To use sparklyr on the platform you will need to load the sparklyr module (Modules: Additional Software).:

module load sparklyr

This module includes an anaconda installation of python 2.7, R 3.1.5, sparklyr 1.0.5, and all its dependencies, so in order to use it you only need to start R and load the package:

R
library(sparklyr)

Note

You can check the list of preinstalled packages by typing installed.packages() on the R console.

After that you will need to connect to the spark cluster, this is done using the spark_connect() function.:

sc <- spark_connect(master = "yarn-client", spark_home = Sys.getenv('SPARK_HOME'))

And then use your spark connection sc to access any spark tool.

Finally execute::

spark_disconnect(sc)

to disconnect from spark.

You can also use Sparklyr on a Jupyter Notebook with an R kernel.

Warning

Remember to disconnect from spark and properly shut down the notebook server before logging out.
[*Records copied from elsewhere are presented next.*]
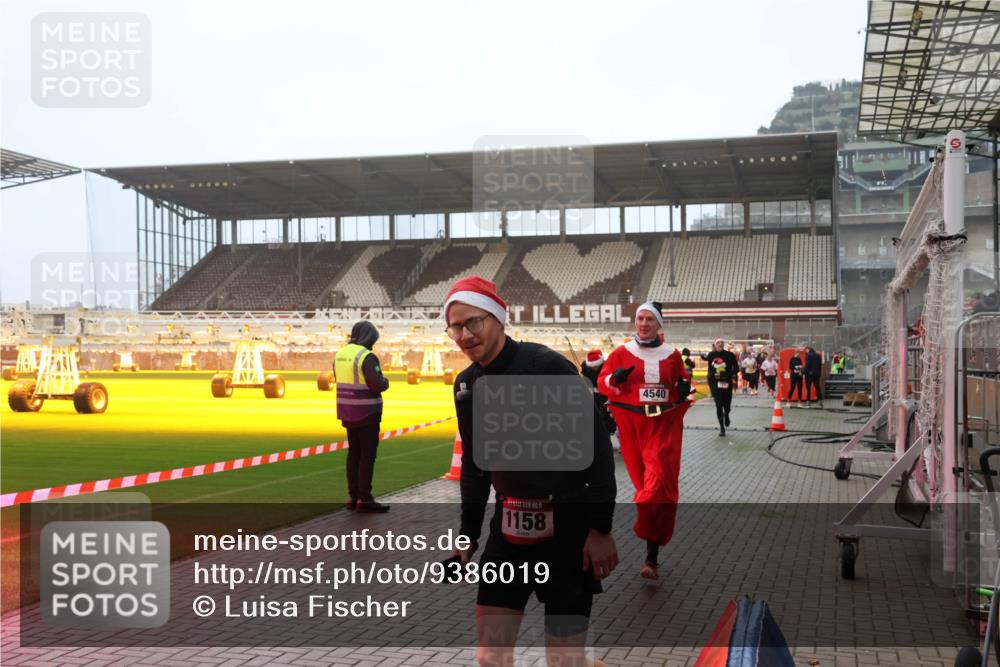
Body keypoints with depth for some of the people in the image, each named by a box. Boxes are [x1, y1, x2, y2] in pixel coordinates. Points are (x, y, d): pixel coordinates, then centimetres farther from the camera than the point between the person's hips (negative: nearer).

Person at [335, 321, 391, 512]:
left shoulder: (340, 354, 7)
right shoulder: (367, 357, -17)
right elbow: (377, 385, -21)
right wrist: (385, 381, -1)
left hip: (347, 412, 8)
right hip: (366, 412, -8)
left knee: (354, 453, 14)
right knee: (367, 455, -2)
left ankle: (353, 496, 17)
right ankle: (364, 499, -2)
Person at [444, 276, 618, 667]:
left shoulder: (547, 366, -16)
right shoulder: (466, 385, 6)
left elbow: (597, 448, -15)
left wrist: (600, 528, -16)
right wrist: (468, 534, 18)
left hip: (568, 528, -6)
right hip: (508, 530, 6)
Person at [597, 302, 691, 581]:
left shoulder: (672, 355, 7)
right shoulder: (622, 353, 4)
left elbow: (682, 382, 20)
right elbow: (603, 383, 5)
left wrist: (685, 388, -2)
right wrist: (615, 379, -16)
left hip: (664, 424, -1)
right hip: (633, 424, 1)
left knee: (659, 483, -13)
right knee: (644, 481, 8)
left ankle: (652, 558, -14)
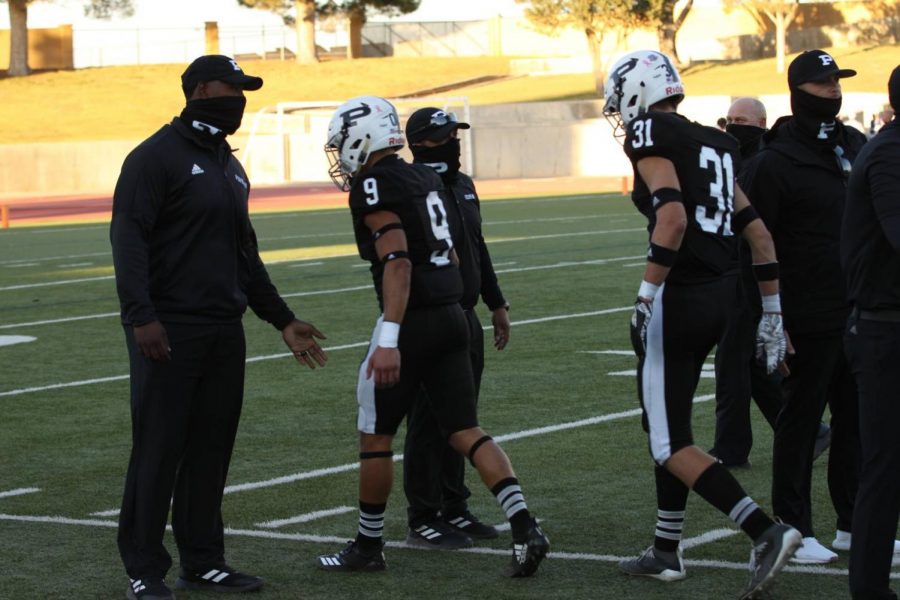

Sparklyr is not limited to interactive use, you can also use spark-submit to launch a script as a job:

spark-submit --class sparklyr.Shell '/opt/cesga/anaconda/Anaconda2-2018.12-sparklyr/lib/R/library/sparklyr/java/sparklyr-2.4-2.11.jar' 8880 1234 --batch example_sparklyr_script.R

For further information on Sparklyr you can check the getting started Sparklyr Tutorial and take a look at the Sparklyr workshop. There is also the official documentation by the RStudio Team, including this handy cheatsheet.